◆ **Teks yang Disediakan**
---+---

Di hadapan para jamaah, Zaid bin Musa membangga-banggakan silsilahnya. Imam Ali al-Ridha berkata kepada Zaid, “Wahai Zaid, engkau telah tertipu dengan omongan orang-orang bodoh Kufah; sesungguhnya Fathimah al-Zahra’ telah menjaga kemaluannya yang mulia, maka Allah mengharamkan atas dzurriyyahnya neraka! Demi Allah, itu semua khusus untuk al-Hasan dan al-Husan, serta anak kandung Fathimah. Jika engkau menyangka bisa bermaksiat kepada Allah dan masuk surga, sedangkan Musa bin Ja’far harus mentaati Allah, berpuasa di siang hari, beribadah di malam hari agar bisa masuk surga. Demi Allah, tidak ada seorang pun memperoleh sesuatu dari Allah kecuali dengan ketaatannya. Sedangkan engkau menyangka dapat memperoleh pahala dari Allah dengan maksiat, sungguh buruk apa yang kausangka itu. Kisahnya ditulis dalam Uyun Akhbar al-Ridha, Juz 1, hal. 275, dan kitab Ma’ani al-Akhbar, hal. 106, seperti di bawah ini:

ما روي عن الإمام الرضا في عيون أخبار الرضا ، يقول الراوي: كنت بخراسان مع علي بن موسى الرضا في مجلسه وزيد بن موسى (أخو الإمام) حاضر قد أقبل على جماعة في المجلس يفتخر عليهم ويقول: نحن ونحن! وأبو الحسن مقبل على قوم يحدِّثهم، فسمع مقالة زيد، فالتفت إليه فقال: يا زيد أغرّك قول ناقلي الكوفة: “إنّ فاطمة أحصنت فرجها فحرّم الله ذريتها على النار! فوالله ما ذاك إلا للحسن والحسين وولد بطنها خاصة، إن كنت ترى أنك تعصي الله وتدخل الجنة ، وموسى بن جعفر أطاع الله ودخل الجنة فأنت إذا أكرم على الله عزوجل من موسى بن جعفر ، والله ما ينال أحد ما عندالله عزوجل إلا بطاعته ، وزعمت أنك تناله بمعصيته فبئس ما زعمت.

---+---

Entri data tersimpan:
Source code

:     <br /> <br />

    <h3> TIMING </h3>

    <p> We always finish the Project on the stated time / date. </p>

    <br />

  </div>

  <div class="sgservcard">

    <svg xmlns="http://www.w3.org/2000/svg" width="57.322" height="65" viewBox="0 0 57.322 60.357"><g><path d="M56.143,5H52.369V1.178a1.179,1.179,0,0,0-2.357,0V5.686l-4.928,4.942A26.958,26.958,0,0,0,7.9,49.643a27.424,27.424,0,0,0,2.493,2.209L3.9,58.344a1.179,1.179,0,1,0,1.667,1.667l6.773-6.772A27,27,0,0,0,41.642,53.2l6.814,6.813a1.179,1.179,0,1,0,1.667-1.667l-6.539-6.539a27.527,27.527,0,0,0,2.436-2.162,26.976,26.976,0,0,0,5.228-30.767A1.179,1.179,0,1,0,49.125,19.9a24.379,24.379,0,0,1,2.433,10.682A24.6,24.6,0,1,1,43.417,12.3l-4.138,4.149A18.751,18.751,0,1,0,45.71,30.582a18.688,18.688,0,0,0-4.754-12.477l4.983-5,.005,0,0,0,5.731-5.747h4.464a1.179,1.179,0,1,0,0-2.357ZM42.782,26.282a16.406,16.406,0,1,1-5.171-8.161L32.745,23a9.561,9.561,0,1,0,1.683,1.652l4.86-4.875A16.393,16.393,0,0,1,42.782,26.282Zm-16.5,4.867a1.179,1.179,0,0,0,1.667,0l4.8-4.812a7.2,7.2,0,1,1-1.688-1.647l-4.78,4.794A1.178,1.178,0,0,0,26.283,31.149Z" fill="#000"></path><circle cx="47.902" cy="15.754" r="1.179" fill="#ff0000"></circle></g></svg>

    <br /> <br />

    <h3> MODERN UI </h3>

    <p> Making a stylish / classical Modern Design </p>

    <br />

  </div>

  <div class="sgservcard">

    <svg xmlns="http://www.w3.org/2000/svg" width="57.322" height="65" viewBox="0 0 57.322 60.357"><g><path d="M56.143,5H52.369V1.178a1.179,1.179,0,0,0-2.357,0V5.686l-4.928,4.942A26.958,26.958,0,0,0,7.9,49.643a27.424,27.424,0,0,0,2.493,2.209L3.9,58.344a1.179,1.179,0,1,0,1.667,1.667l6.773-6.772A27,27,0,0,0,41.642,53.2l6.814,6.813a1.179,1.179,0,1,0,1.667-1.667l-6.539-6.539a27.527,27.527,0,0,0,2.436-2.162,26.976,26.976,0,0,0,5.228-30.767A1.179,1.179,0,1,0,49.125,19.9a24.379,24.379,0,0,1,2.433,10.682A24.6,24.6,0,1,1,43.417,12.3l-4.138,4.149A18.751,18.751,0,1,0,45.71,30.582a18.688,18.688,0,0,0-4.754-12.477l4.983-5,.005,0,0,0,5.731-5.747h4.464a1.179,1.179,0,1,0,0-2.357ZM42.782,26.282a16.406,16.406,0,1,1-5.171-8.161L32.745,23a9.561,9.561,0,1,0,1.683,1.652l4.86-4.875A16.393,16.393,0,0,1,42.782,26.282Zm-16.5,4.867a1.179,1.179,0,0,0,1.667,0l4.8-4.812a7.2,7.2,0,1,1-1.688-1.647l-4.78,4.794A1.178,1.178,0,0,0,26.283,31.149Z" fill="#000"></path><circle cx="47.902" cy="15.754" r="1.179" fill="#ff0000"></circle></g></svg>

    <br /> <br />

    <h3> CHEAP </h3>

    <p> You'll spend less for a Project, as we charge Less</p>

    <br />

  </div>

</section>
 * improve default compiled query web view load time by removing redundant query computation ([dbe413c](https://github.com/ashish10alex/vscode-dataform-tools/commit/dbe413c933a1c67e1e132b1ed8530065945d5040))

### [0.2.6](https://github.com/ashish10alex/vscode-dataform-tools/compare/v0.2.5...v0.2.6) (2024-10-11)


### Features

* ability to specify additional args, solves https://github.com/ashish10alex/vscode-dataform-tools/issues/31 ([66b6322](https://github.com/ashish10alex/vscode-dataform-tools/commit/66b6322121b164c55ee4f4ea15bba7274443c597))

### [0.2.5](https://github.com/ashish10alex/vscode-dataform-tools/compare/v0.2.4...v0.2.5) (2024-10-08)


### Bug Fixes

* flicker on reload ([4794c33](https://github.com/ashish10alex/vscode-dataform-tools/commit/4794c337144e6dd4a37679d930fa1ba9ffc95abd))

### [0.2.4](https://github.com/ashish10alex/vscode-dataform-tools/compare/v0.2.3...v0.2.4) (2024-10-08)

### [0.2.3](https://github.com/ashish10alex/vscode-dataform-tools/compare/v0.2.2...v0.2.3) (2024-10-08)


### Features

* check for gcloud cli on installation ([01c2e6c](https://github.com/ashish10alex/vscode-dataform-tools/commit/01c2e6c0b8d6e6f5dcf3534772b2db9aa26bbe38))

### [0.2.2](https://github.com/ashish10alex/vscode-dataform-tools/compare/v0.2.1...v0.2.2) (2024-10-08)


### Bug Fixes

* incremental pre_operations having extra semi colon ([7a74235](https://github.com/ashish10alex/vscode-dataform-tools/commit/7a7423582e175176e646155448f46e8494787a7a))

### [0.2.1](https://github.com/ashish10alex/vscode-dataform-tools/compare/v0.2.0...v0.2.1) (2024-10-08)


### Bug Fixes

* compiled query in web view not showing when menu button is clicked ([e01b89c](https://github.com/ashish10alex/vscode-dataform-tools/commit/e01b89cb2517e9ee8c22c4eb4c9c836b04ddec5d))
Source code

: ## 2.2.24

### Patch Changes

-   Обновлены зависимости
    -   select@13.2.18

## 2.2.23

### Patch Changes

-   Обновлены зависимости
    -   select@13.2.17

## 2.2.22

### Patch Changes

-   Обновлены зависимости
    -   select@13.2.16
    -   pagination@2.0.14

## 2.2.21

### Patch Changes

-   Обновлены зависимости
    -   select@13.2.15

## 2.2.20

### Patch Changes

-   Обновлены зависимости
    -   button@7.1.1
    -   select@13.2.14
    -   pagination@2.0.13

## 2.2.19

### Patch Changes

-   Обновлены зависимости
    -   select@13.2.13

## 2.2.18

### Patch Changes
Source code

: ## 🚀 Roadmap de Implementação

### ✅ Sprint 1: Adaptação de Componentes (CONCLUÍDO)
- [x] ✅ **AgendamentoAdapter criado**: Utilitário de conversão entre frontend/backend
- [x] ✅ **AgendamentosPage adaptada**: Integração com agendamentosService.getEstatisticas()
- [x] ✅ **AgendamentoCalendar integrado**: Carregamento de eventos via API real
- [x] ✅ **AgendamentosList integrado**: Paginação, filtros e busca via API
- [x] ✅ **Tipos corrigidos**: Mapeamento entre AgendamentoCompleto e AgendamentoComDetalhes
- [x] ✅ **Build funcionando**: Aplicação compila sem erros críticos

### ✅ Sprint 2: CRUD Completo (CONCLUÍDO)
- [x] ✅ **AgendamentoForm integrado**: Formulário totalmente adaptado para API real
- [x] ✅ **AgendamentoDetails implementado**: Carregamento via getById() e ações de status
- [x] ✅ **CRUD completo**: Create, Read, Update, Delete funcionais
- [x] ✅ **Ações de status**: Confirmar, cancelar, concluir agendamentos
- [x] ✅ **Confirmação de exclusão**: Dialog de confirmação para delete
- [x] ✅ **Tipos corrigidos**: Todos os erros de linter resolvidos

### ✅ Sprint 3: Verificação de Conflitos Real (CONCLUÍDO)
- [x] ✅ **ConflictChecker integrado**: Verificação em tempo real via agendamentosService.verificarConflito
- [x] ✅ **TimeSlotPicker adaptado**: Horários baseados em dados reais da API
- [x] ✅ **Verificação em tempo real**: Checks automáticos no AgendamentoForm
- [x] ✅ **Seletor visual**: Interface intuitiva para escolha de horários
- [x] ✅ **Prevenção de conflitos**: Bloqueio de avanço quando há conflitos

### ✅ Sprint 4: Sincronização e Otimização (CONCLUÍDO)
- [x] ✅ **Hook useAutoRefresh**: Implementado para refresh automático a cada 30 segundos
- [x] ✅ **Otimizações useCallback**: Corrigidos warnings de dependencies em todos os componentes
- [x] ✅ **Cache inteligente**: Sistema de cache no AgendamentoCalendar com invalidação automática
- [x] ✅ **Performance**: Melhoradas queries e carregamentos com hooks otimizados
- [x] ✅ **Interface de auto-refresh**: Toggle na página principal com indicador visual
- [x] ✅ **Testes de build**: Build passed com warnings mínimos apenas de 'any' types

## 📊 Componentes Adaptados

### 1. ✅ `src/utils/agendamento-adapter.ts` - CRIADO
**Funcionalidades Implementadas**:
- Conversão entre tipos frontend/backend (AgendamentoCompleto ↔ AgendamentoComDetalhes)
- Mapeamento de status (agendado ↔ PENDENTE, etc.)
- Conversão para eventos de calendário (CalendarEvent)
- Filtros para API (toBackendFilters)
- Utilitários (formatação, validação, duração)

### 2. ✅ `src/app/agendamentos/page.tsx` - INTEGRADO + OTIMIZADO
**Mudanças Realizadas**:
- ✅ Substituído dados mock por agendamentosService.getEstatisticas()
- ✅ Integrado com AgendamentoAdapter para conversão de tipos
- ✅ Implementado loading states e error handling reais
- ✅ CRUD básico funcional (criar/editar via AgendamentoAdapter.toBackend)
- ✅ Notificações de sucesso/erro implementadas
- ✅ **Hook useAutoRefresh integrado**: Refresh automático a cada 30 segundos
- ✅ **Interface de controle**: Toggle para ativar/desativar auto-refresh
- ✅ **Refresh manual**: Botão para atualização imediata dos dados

---+---

◆ **Instruksi Anda**
Bisakah Anda mengutip bagian teks tentang teguran Imam Ali al-Ridha kepada Zaid, mulai dari "ما روي عن الإمام" dan terus sampai "فبئس ما زعمت."? Materi di atas diambil dari sumber lain.

◆ **Jawaban yang Diharapkan**
ما روي عن الإمام الرضا في عيون أخبار الرضا ، يقول الراوي: كنت بخراسان مع علي بن موسى الرضا في مجلسه وزيد بن موسى (أخو الإمام) حاضر قد أقبل على جماعة في المجلس يفتخر عليهم ويقول: نحن ونحن! وأبو الحسن مقبل على قوم يحدِّثهم، فسمع مقالة زيد، فالتفت إليه فقال: يا زيد أغرّك قول ناقلي الكوفة: “إنّ فاطمة أحصنت فرجها فحرّم الله ذريتها على النار! فوالله ما ذاك إلا للحسن والحسين وولد بطنها خاصة، إن كنت ترى أنك تعصي الله وتدخل الجنة ، وموسى بن جعفر أطاع الله ودخل الجنة فأنت إذا أكرم على الله عزوجل من موسى بن جعفر ، والله ما ينال أحد ما عندالله عزوجل إلا بطاعته ، وزعمت أنك تناله بمعصيته فبئس ما زعمت.